Polygon declares there are 'too many new video games in March 2026,' while Newsweek and Game Informer catalog a release calendar unprecedented in density.
Gaming X is calling March 2026 the month that broke everyone's backlog and wallet, with multiple AAA and indie releases competing for attention simultaneously.
March 2026 has delivered what may be the most densely packed video game release month in a decade. The headline launches alone would fill a normal quarter: World of Warcraft: Midnight on March 2, Slay the Spire 2 entering early access on March 5, Pokémon Pokopia and Bungie's long-delayed Marathon both on March 5, and Resident Evil Requiem closing out February but dominating March sales. Scott Pilgrim EX rounded out the slate for indie-minded players. [1]
The concentration is not accidental. Publishers that delayed 2025 releases — whether due to development challenges, market saturation fears, or the distraction of real-world events — landed on the same spring window.
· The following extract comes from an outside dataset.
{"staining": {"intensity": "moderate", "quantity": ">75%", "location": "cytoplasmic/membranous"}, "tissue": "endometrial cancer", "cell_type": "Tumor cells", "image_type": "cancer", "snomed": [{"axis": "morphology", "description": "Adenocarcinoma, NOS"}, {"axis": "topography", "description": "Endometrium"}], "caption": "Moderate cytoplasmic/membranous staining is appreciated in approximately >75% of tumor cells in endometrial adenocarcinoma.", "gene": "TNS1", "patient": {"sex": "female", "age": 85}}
The result is a calendar where consumers face genuine triage. Polygon opened its March preview by stating flatly that "there are too many new video games." [2]
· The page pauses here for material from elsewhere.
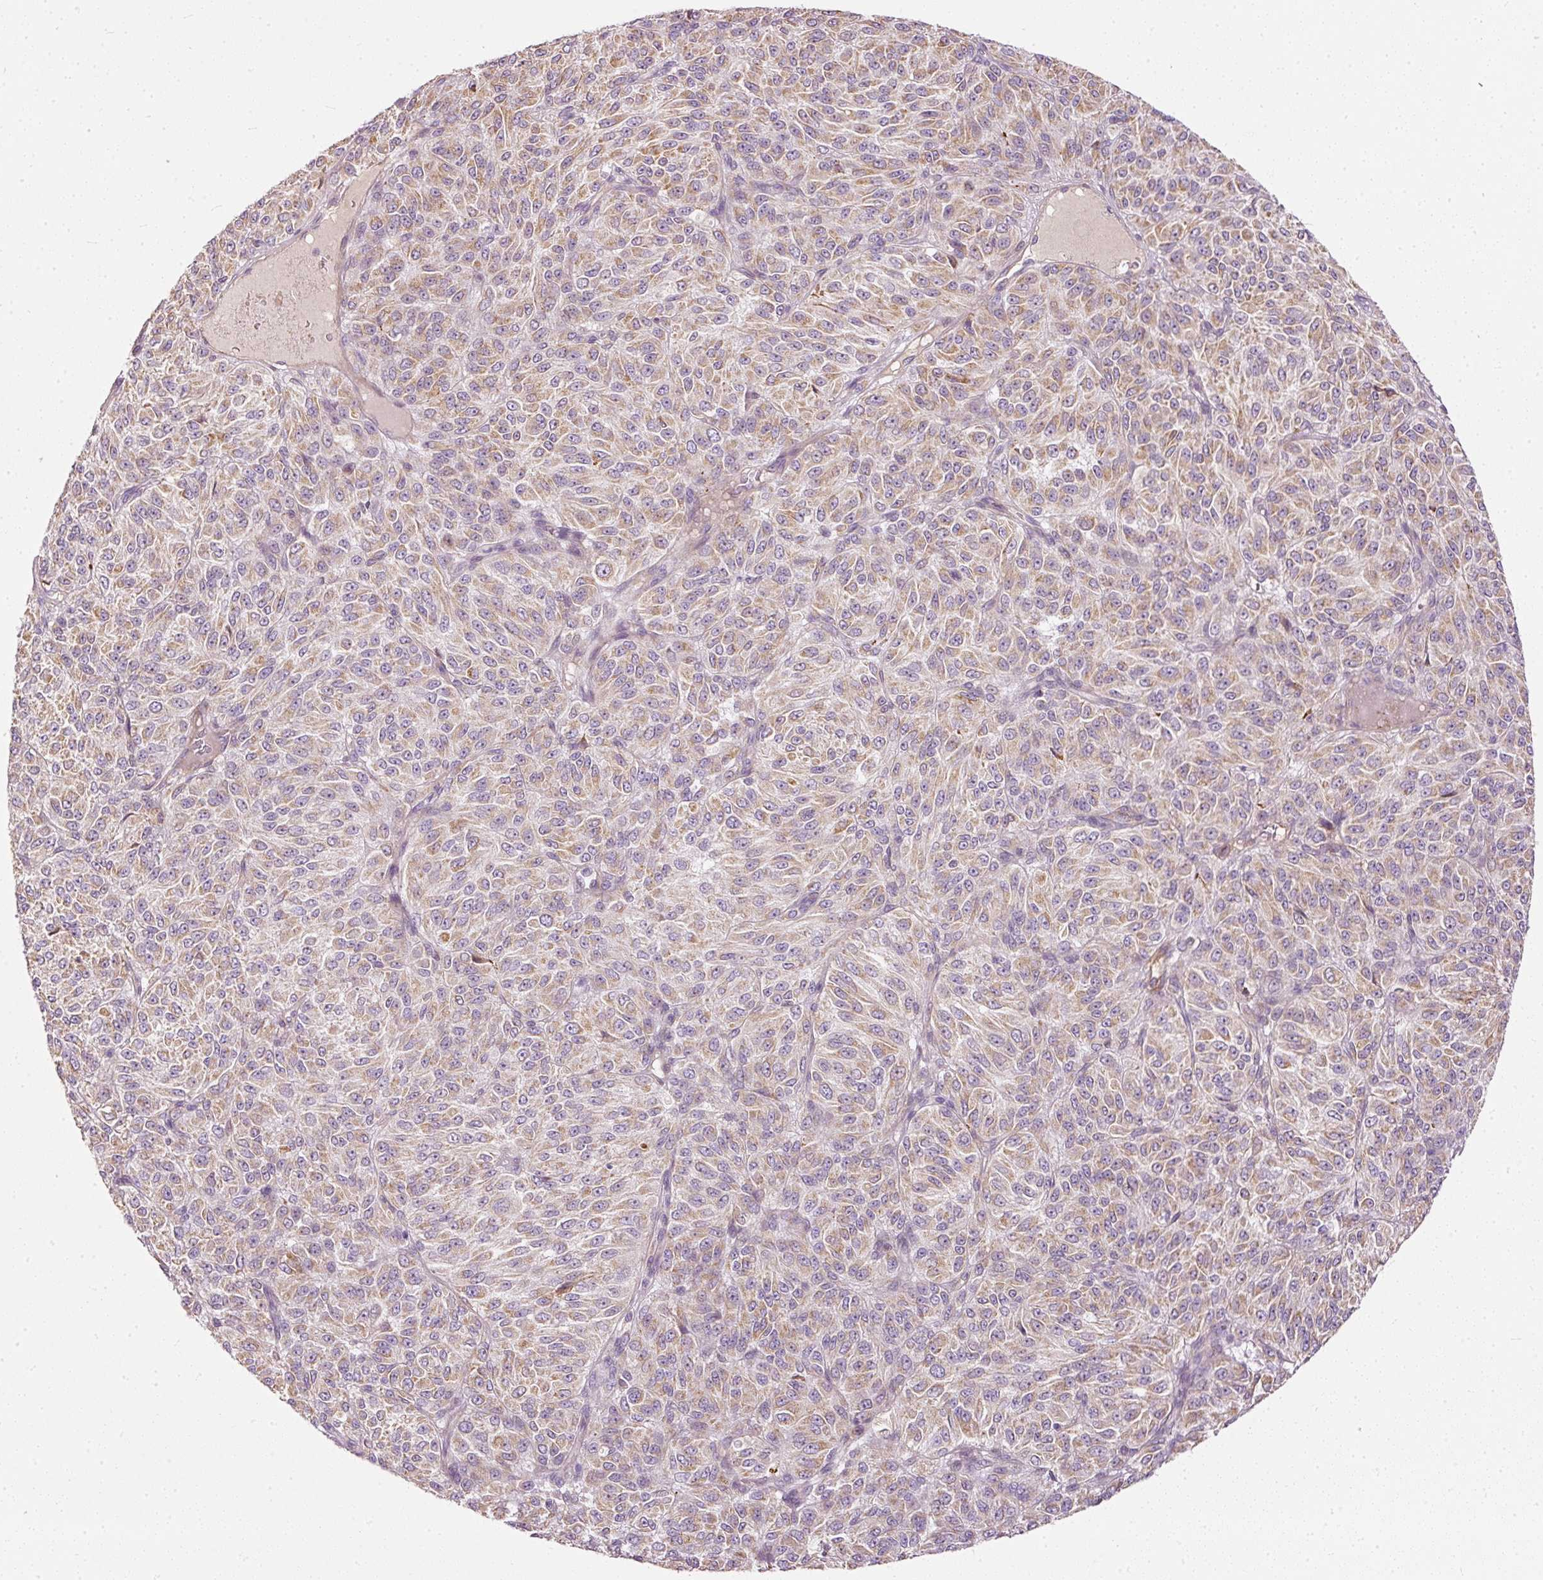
{"staining": {"intensity": "weak", "quantity": "25%-75%", "location": "cytoplasmic/membranous"}, "tissue": "melanoma", "cell_type": "Tumor cells", "image_type": "cancer", "snomed": [{"axis": "morphology", "description": "Malignant melanoma, Metastatic site"}, {"axis": "topography", "description": "Brain"}], "caption": "Brown immunohistochemical staining in malignant melanoma (metastatic site) exhibits weak cytoplasmic/membranous staining in about 25%-75% of tumor cells. (Stains: DAB in brown, nuclei in blue, Microscopy: brightfield microscopy at high magnification).", "gene": "PAQR9", "patient": {"sex": "female", "age": 56}}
Resident Evil Requiem has been the commercial standout, building on the franchise's survival horror revival with strong first-week sales. Pokémon Pokopia, a Nintendo Switch 2 exclusive, offered a radically different take on the franchise that divided players and delighted critics. Marathon, Bungie's extraction shooter that spent years in development limbo, finally shipped to cautious optimism. [3]
WoW Midnight drew the MMO audience. Slay the Spire 2 drew the roguelike faithful. The breadth is the point: March 2026 had something for virtually every kind of player, and too much for any single one.